On Tuesday, her interviews with various US lawyers about thesettlement between Prince Andrew and Virginia Giuffre – about what it might actually mean, beneath the legalese – were insightful and pointed. On Wednesday, she spoke to Matt, a young man with autism who volunteers at a farm, and Kwajo Tweneboa, the inspirational campaigner for better social housing. In both interviews, she was empathic as well as serious, teasing out the background that creates these gripping individual stories.

I do enjoy 5 Live Drive; the camaraderie between Livesey and McDonnell is cheering and its news stories mix well with more human tales. This is due to excellent production, as well as great presentation. Plus: the listeners. On Tuesday, they were asked to suggest who could play Livesey in the forthcoming Netflix film Bank of Dave (based on the real life of Dave Fishwick, Livesey’s childhood friend). “Sean Bean,” said one. “Or if he’s not available, Mr Bean.” On Wednesday, they got in touch to describe when they had met famous people in real life. This was inspired by Livesey and McDonnell being about to go to see Echo and the Bunnymen and McDonnell not wanting to go backstage, for fear of embarrassment. A listener texted in to say that, a few years ago, he’d pretended to be Ian McCulloch, lead singer of Echo and the Bunnymen, in order to blag his way into a gig. The producers got him on the phone. If you’re feeling down about the world, 5 Live Drive will keep you cheerful while you eat your tea.

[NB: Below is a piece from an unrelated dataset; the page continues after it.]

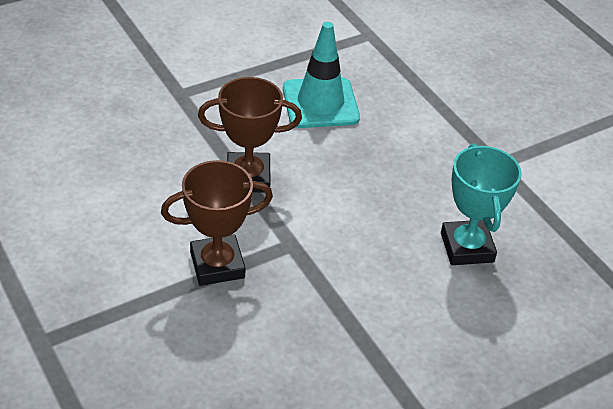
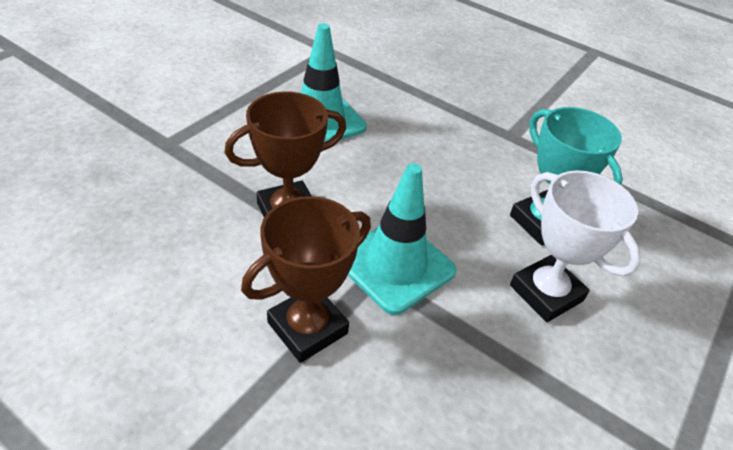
camera: 25 degrees left, 0 degrees up
(312, 242) = (395, 265): none -> turquoise traffic cone
(426, 301) = (546, 293): none -> white trophy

Nazanin Zaghari-Ratcliffe and daughter Gabriella.
Nazanin Zaghari-Ratcliffe and daughter Gabriella. Photograph: Free-Nazanin/Facebook

While we’re talking great producers, here’s Ceri Thomas, chief producer on the Today programme between 2006 and 2012, before he moved to Panorama and, for the past few years, Tortoise Media. Now Thomas has turned reporter-presenter, for Nazanin, a five-part Radio 4 series that explains the background to Nazanin Zaghari-Ratcliffe being held hostage in Iran. Unsurprisingly, Thomas is excellent. His opening salvo, about how ordinary people can get caught up in world events, has stayed with me: “It’s as if the scenery steps forward and engulfs us.” He explained everything: the debt that the UK owes to Iran; why it’s hard to pay it; how decisions taken before Zaghari-Ratcliffe was even born are now being played out, with her as one of the pawns. He was especially good on political will: Jeremy Hunt talked about how close he got to getting Zaghari-Ratcliffe out, before he failed. God, this is heartbreaking stuff. “The state is the coldest of cold monsters,” said Thomas.

Shaun Keaveny, one of those presenters who fell victim to a controller reshuffle, has been busily continuing his audio career. I mentioned last week that he’s set up an internet “station”, Community Garden Radio, where he broadcasts live for two hours every Friday. If you join his Patreon for £4 a month, you get the station and also a podcast, Creative Cul De Sac, as well as Keaveny’s regular blogs and musings. (This on top of another, free-to-access podcast, about festivals: The Line-Up. He’s working hard.) The radio shows are very Keaveny, meaning: packed with familiar music (Jarvis, the Style Council, Blur), plus funny little features: Lost and Found, Wedding Playlist (something old, something new etc). The plan is eventually to have callers, said Keaveny on Friday, but not immediately: “The shoes are new. They’re still a bit squeaky and rubbing at the back.”

Shaun Keaveny.
‘Working hard’: Shaun Keaveny. Photograph: John Phillips/Getty Images

In Creative Cul De Sac, Keaveny and his guest explore their unrealised ideas, the ones written down but never used. After Keaveny’s somewhat rambly opener, his conversation with Greg James, his first guest, was great. James spoke about why most of his ideas are radio ones, rather than anything else: “The listeners, they come back with the other half.” Just as in 5 Live Drive. And it is listeners that Keaveny is gradually building. It may take a while, but you feel he’ll get there.